Ajanta Pharmaceuticals comeback journey led by the second generation Agarwal Brothers- Yogesh and Rajesh has been incredible.

Time for a thread 🧵👇

#fintwit #wednesdaythought
Set up in 1973 by three brothers, Mannalal, Purushottam and Madhusudan Agrawal—had been incurring huge losses for many years.

In June 2000, @AjantaPharmaLtd was trading at just Rs 24 per share with negligible interest from investors.
In 2001-2002, it reported a consolidated loss of Rs 1 crore and by the following year, it was reeling under a debt burden of Rs 130 crore.

Ajanta Pharma needed a shot of its own medicine, an energizer like 30-Plus.
It found its antidote in the new generation of Agrawals: Mannalal’s sons, Yogesh and Rajesh.

Together, Rajesh and his older brother Yogesh, 43, changed Ajanta’s trajectory by focusing on the ‘specialty’ generic drug market and putting an end to the company’s legacy businesses.
This was a risky move, but it has paid off well.

@AjantaPharmaLtd is a very small player in a market full of giants such as Sun Pharma.

Yogesh and Rajesh knew they lacked the financial muscle to compete with the ‘big boys’ in the $31 billion Indian pharmaceutical market.
Some of these giants have single generic drug brands that are worth more than @AjantaPharmaLtd's entire operating profit!

Instead, they focused on launching first-of-its-kind generic drugs.
By 2014-15, @AjantaPharmaLtd reported one of the highest EBITDA margins in the pharmaceutical sector at 34 percent.

The company has managed to achieve all this with a small presence in the US market, which is the golden goose.
A third of @AjantaPharmaLtd's sales comes from India, and the rest from emerging countries in Asia and Africa.

Its products are sold in 35 countries, including Iraq, Nigeria, Cameroon and the Philippines.
The Agrawals brought about this turnaround by changing their strategy and focusing only on specialty generic drugs, identifying the right segments, products and markets, and taking a risk to borrow further so that they could invest in research and development.
Rajesh after his joining, chalked out a new business model: @AjantaPharmaLtd would make generic drugs that were unique in their formulation and dosages, and create specialty brands in four areas.

These areas were ophthalmology, dermatology, cardiovascular and pain management.
It was Yogesh who convinced the company’s lenders in 2003 to open their wallets.

@AjantaPharmaLtd needed funds to invest in new R&D and manufacturing facilities.

Initially, the bankers were apprehensive.
In early 2003, @AjantaPharmaLtd's lenders, including officials from the @TheOfficialSBI and @IndiaEximBank, gathered at a room in the @TajHotels in south Mumbai to hear Yogesh out.

He made a presentation for an hour-and-a-half.

The investors stepped out to discuss the plan.
About 45 minutes later, they said they believed in Yogesh & were willing to extend the loan facility.

With a strategy & funds in place, @AjantaPharmaLtd has built a Rs 418 crore-business in India & is ranked 36 out of the top 300 companies in the Indian pharmaceutical market.
Today, it stands net debt-free, with a cash reserve of around Rs 100 crore.

Around 70% of @AjantaPharmaLtd's portfolio comprises products that it has made available for the first time in India, either in the way they were formulated or in terms of their delivery mechanism.
Examples of first-to-market products by @AjantaPharmaLtd include Gatifloxacin, eye solution available only as an oral dosage. @AjantaPharmaLtd launched its eye drops.

Met XL, cardio drug available in dosages of three capsules a day till a one time dose per day was launched.
Since 2004, it has gradually been expanding to more emerging markets in Africa and Asia which Yogesh oversees.

@AjantaPharmaLtd is the first Indian generic drug-maker to secure pre-qualification from the @WHO for its anti-malarial drug.
This means that international agencies like @UNICEF can procure such drugs from @AjantaPharmaLtd as part of their global health care initiatives.
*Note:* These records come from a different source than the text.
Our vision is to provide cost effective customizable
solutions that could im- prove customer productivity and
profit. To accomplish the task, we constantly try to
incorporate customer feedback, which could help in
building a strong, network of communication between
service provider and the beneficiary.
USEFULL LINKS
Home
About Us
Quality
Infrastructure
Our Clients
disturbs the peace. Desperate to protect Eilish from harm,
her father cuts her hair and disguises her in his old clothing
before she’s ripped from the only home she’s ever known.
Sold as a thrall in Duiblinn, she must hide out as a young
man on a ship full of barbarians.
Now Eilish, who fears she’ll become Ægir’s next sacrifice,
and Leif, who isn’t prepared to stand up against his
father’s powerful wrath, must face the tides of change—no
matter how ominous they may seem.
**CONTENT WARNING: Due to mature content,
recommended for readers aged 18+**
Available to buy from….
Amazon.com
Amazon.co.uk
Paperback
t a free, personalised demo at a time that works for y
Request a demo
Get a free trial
In the international markets, it has registered 1,445 brands, and is in the process of registering another 1,609.
All this wouldn’t have been possible without investing in R&D & manufacturing capacity.
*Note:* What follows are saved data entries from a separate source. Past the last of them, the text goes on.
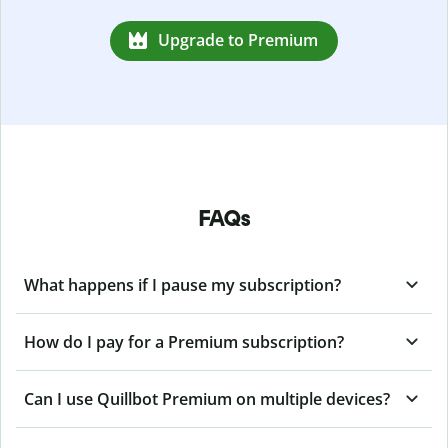
Upgrade to Premium
FAQs
What happens if I pause my subscription?
How do I pay for a Premium subscription?
Can I use Quillbot Premium on multiple devices?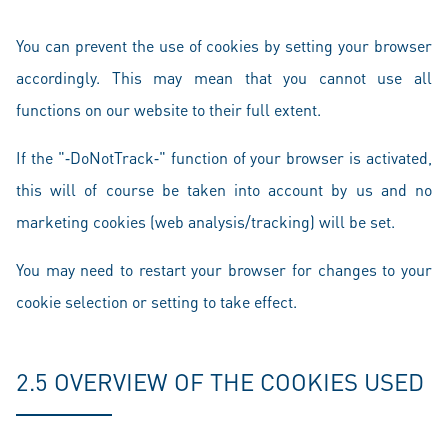
You can prevent the use of cookies by setting your browser
accordingly. This may mean that you cannot use all
functions on our website to their full extent.
If the "‑DoNotTrack‑" function of your browser is activated,
this will of course be taken into account by us and no
marketing cookies (web analysis/tracking) will be set.
You may need to restart your browser for changes to your
cookie selection or setting to take effect.
2.5 OVERVIEW OF THE COOKIES USED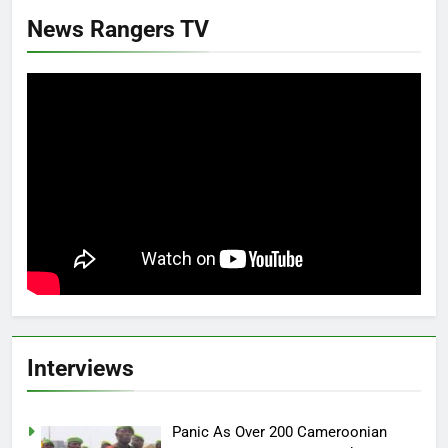
News Rangers TV
Interviews
Panic As Over 200 Cameroonian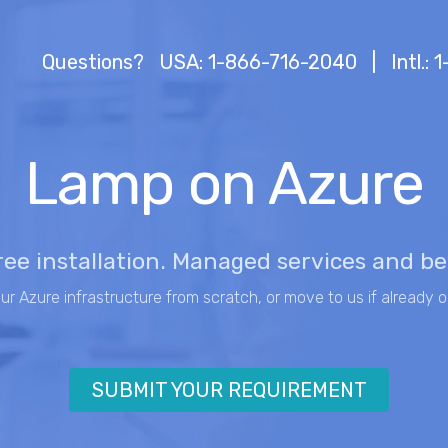
Questions?
USA: 1-866-716-2040
|
Intl.:
Lamp on Azure
ree installation. Managed services and b
our Azure infrastructure from scratch, or move to us if already o
SUBMIT YOUR REQUIREMENT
After convincing the lenders about the strategy, the next step was to build a team that was aligned to the new vision.

@AjantaPharmaLtd built the new team from their existing employee base.
Its workforce has evolved to keep up with the times.

Before it changed its business model, @AjantaPharmaLtd had some 600 medical representatives in its domestic pharmaceutical business team.
Today, it has around 3,000 medical representatives in India, each doing an average business of Rs 15-20 lakh per year.

It is little wonder, then, that @AjantaPharmaLtd finds itself in that phase of its life cycle where it is a ripe target for a takeover.